Le secteur cotonnier du Mali, comme celui de l'Afrique d'une façon
générale traverse, depuis quelques années une zone
de turbulences qui n'est pas près de prendre fin. La crise profonde
que connaissent les filières cotonnières africaines suscite
des inquiétudes croissantes chez les producteurs. Cette angoisse
est alimentée par des facteurs exogènes comme la baisse
continue des cours de la fibre sur le marché international, la
hausse vertigineuse du prix du baril de pétrole qui a des répercussions
fâcheuses sur le coût des intrants, la faiblesse continue
du dollar par rapport à l'euro qui est la monnaie d'arrimage du
Fcfa et les subventions accordées aux producteurs cotonniers occidentaux
qui faussent le jeu de la libre concurrence. Sur ces facteurs, les producteurs
et les autres acteurs des filières africaines n'ont aucune emprise.
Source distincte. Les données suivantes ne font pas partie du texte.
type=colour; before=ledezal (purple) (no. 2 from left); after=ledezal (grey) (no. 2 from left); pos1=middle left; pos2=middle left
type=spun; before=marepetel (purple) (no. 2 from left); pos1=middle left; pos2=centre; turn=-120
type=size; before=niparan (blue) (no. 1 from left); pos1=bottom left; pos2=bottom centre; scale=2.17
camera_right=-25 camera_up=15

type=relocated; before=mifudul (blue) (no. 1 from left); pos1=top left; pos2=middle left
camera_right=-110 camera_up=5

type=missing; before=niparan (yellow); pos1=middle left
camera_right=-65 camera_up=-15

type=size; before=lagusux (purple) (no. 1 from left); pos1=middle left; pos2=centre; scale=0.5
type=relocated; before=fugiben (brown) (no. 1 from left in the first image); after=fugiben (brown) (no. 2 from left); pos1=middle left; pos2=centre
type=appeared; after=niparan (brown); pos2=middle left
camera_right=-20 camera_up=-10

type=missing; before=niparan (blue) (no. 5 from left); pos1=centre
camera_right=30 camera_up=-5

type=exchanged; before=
Ce marasme persistant a incité à tester des solutions au
premier rang desquelles, la privatisation. Des pays ont déjà
sauté le pas avec plus ou moins de réussite. Ceux qui s'apprêtent
à franchir le Rubicon, vivent dans l'anxiété et dans
les questionnements. C'est le cas de notre pays.
La réflexion est ainsi en cours pour appliquer la meilleure formule
possible à une privatisation de la CMDT devenue inéluctable.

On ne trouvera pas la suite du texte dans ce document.